When using the SendReceiveObject in either of the following 2 statements it appears to be using compression on the data transfer streams. The reason we are looking into this is that performance for these types of transfers (40/sec) is getting crushed compared to regular SendObject calls (10,000 per sec). Doing performance analysis on it and it is spending 95% of its time in compression routines.

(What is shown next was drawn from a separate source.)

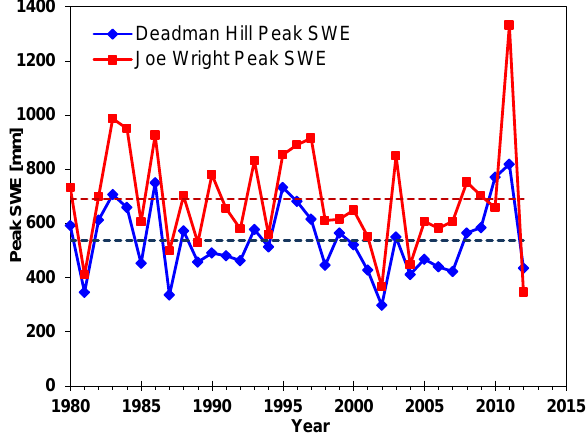
Fig. 2. Annual peak SWE and mean annual peak SWE (1980 to 2012) for Deadman Hill and Joe Wright SNOTEL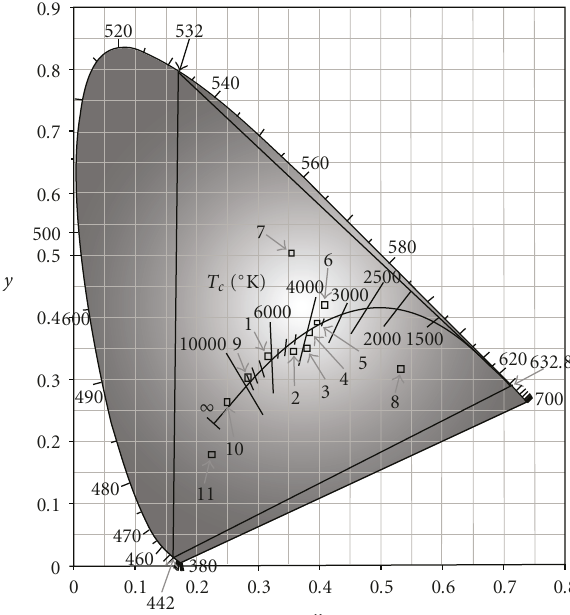
Figure 8: Diagram of color coordinates and color temperatures of real objects (1) white surface, (2) snow, (3) white human skin, (4) grey stone, (5) sand, (6) yellow flower, (7) green grass, (8) red flower, (9) blue sky, (10) lake on a sunny day, (11) blue flower.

October 24, 2013 at 20:00 #1138AnonymousInactiveUpon further investigation the client is not compressing it is on the return from the server that it is compressing. We are passing in the same connection options for both the send and receive. But looks like in the server side that the information is lost. Here are relevant code parts:
Client:
SendReceiveOptions ProtoOnly = new SendReceiveOptions (DPSManager.GetDataSerializer<ProtobufSerializer>(),null,null );
mst = server.SendReceiveObject<MsgSimpleText>(“SimpleIntReturnScenario”, “SimpleIntReturnType”, 2500, msi,ProtoOnly ,ProtoOnly );
Server:
NetworkComms.AppendGlobalIncomingPacketHandler<MsgSimpleInt>(“SimpleIntReturnScenario”, HandleSimpleIntReturn);
Handler
private static void HandleSimpleIntReturn(PacketHeader header, Connection connection, MsgSimpleInt msi)
{
//Thread.Sleep(4000); // Test timeout situation.
MsgSimpleText mst = new MsgSimpleText();
mst.Text = “The value you sent was: ” + msi.Number.ToString();
Console.WriteLine(“SimpleInt Value was: ” + msi.Number.ToString() + ” sending a SimpleText Object back”);
connection.SendObject(“SimpleIntReturnType”, mst,connection.ConnectionDefaultSendReceiveOptions );
}I see the AppendGlobalIncomingPacketHandler allows for a server options object. But how does it get it from the client request?
October 25, 2013 at 02:39 #1140AnonymousInactiveBut, If I hard code the server side, I can get both sides to use non-compressed data transfers and the get the transactions/second into the thousands range. So I have a work around for this, but it seems that it should be able to bet set from the client and the server would adhere to it…
October 25, 2013 at 13:51 #1141AnonymousInactiveThe answer was easy. Once it was found!
On the server side (and can do same on client side) you can access the static object – NetworkComms. It contains application wide settings and defaults. Not shown anywhere in tutorials or documentation, but it works. So:
SendReceiveOptions nullCompressionSRO = new SendReceiveOptions(DPSManager.GetDataSerializer<ProtobufSerializer>(),null,null);
NetworkComms.DefaultSendReceiveOptions = nullCompressionSRO;
October 25, 2013 at 14:59 #1142AnonymousInactiveGlad you found a solution. The connection settings are only applied to the single connection endpoint, not both. This allows for more flexible configurations.